6000-year old cooking pot recovered from a Danish bog still holds traces of the last supper it held

Residues from pottery fragments from coastal locations showed higher proportions of carbon-13. This indicates they contained seafood, as compounds originating from ocean environments are enriched in carbon-13, compared with their equivalents from terrestrial environments. Around one in five pots from coastal sites had also absorbed omega-(o-alkylphenyl) alkanoic acids. These compounds are derived from long-chain polyunsaturated fatty acids only found in aquatic organisms, and are typically formed at high temperatures during cooking.  

These patterns were seen across pots used before and after the agricultural transition. ’Even in this new style of pots that come in with agriculture, we’re also seeing alkylphenyl fatty acids,’ Craig says. ’There are several that are also enriched with carbon-13, which suggests that it’s marine foods.
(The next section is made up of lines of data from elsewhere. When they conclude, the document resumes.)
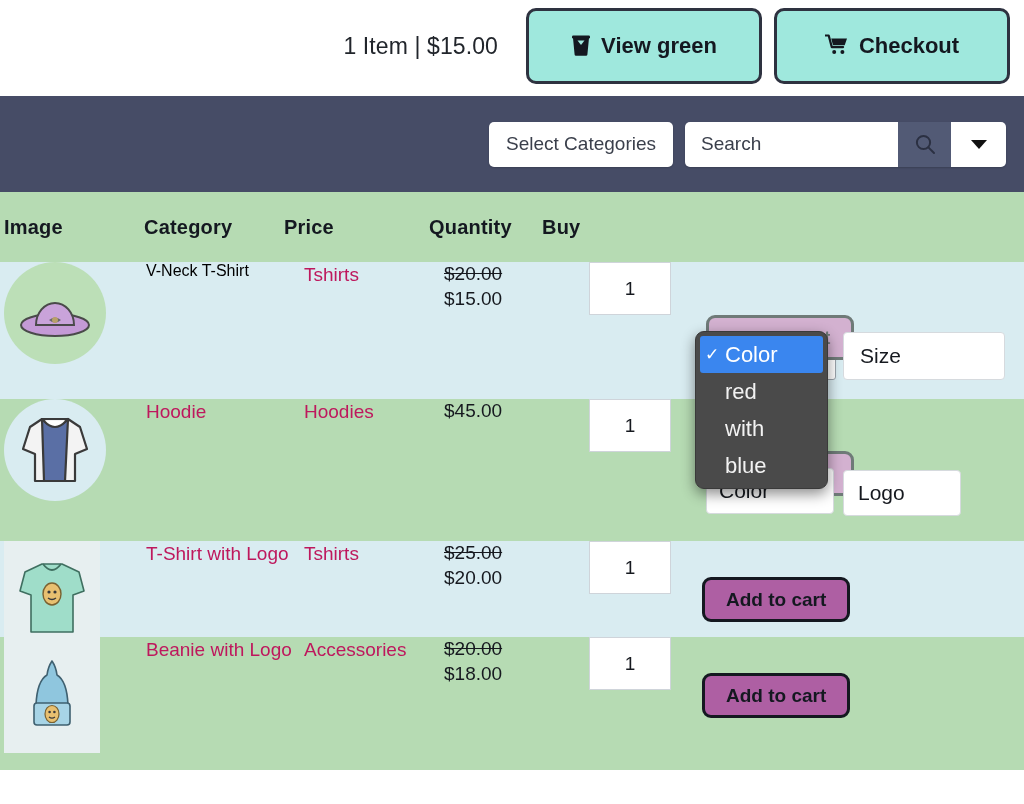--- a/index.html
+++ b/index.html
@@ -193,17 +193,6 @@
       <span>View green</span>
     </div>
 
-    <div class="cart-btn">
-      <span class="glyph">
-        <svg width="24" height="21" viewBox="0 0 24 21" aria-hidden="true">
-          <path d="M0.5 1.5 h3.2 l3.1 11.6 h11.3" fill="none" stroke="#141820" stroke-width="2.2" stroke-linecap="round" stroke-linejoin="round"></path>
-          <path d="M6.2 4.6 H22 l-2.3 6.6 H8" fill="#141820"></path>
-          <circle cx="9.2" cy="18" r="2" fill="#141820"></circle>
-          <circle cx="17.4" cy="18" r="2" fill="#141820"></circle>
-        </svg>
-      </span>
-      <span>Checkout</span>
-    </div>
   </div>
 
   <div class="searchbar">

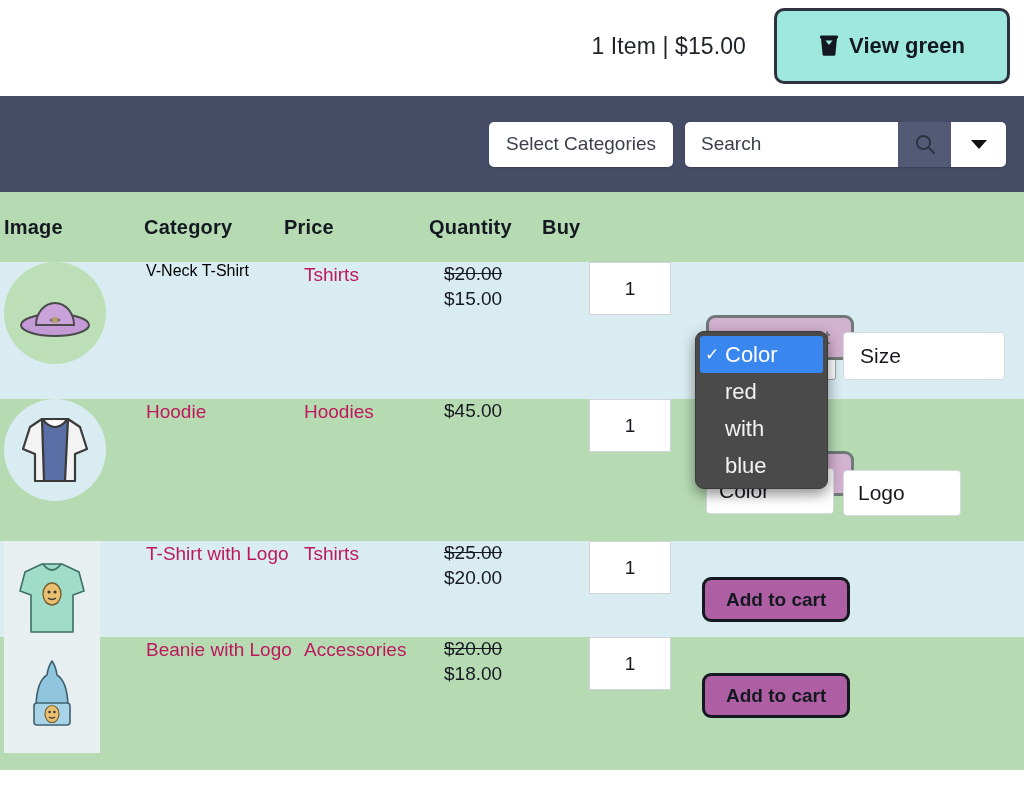--- a/index.html
+++ b/index.html
@@ -220,6 +220,7 @@
 
     <div class="thead">
       <div class="cell c-image">Image</div>
+      <div class="cell c-name">Name</div>
       <div class="cell c-category">Category</div>
       <div class="cell c-price">Price</div>
       <div class="cell c-qty">Quantity</div>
So there’s a continuity in the use of pottery despite the arrival of farming.’ 

Douglas Price, director of the laboratory for archaeological chemistry at University of Wisconsin, US, notes that this supports the case that fishing continued after farming arrived. Existing data include remains of weirs and other fishing equipment, as well as analyses of carbon isotopes in human bone collagen. ’The information from the pottery residues adds another line of evidence to the argument that Neolithic diets were not totally terrestrial or domesticated,’ he says.

Craig now aims to use these type of techniques to unravel even greater mysteries. ’Why did people invent pottery in the first place?’ he asks. ’Certainly it’s nothing to do with farming as once thought. We’re hoping to answer this by reconstructing their use through extracting and analysing lipid residues.’